The socioeconomic value of potato in Kenya is significant with nearly 800,000 farmers producing 2.7 million tonnes contributing to more than KSh50 billion to the economy annually through the value chain and export (TrendEconomy, 2021). For instance, in 2020, Kenya exported KSh516.04 million potatoes, making it the 47th largest exporter of the crop in the world.

Potato farming in Kenya faces a major challenge due to lack of adequate quality seeds. Only 7,000-tonne clean seeds are produced against an annual demand of 30,000 tonnes (Potato supply chain news, 2021). In addition, the predominantly rain-fed production systems explain the low yield and quality of tubers of 7-10t/ha compared to 17t/ha realised globally.
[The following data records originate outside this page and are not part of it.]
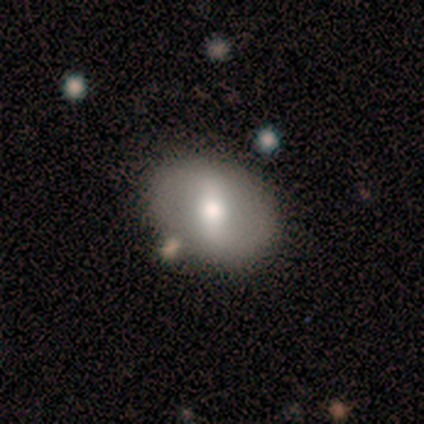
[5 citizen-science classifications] This is likely a featured or disk galaxy (60%). It is clearly not viewed edge-on (100%). Bar: likely strong (67%). Spiral arm pattern: clearly no (100%). Central bulge: likely moderate (67%). Merging: clearly none (80%).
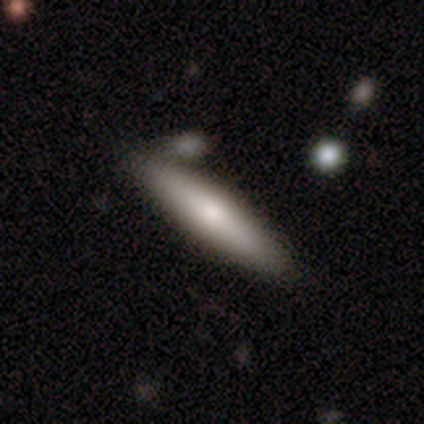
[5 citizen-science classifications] Q: Smooth or featured?
A: smooth (40%); tied with: featured or disk (40%)
Q: How rounded?
A: cigar-shaped (100%)
Q: Merging?
A: none (75%); runner-up: merger (25%)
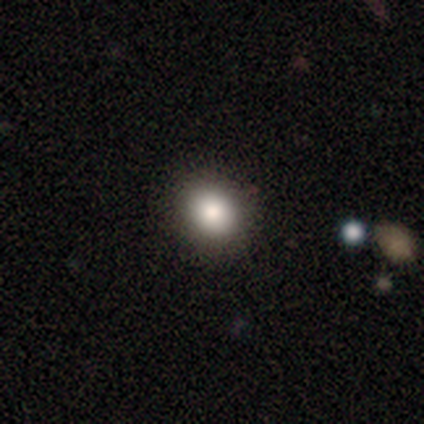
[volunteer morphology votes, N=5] smooth 80%, featured or disk 20%, star or artifact 0%. Down the decision tree: how rounded — round (50%, tied with in between); merging — none (100%).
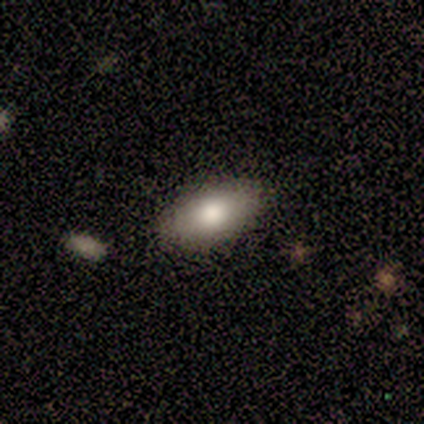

Rapid population increase in potato-growing regions have increased land subdivision, hence the reducing yields. Also, emerging economic trends are increasing consumption of particular varieties of potato. Consequently, Kenya loses foreign exchange through imports to fill the demand deficit. In fact, local high-end fast-food consumers rely entirely on fresh/chilled potato imports from as far as Egypt and South Africa. The country’s foreseeable future is characterized by fluctuating (if not declining) annual productivity, which undermines the sustainable production capacity of the country. This calls for adoption of productivity-enhancing technologies and/or production systems to realise further gains in production of this vital crop in Kenya.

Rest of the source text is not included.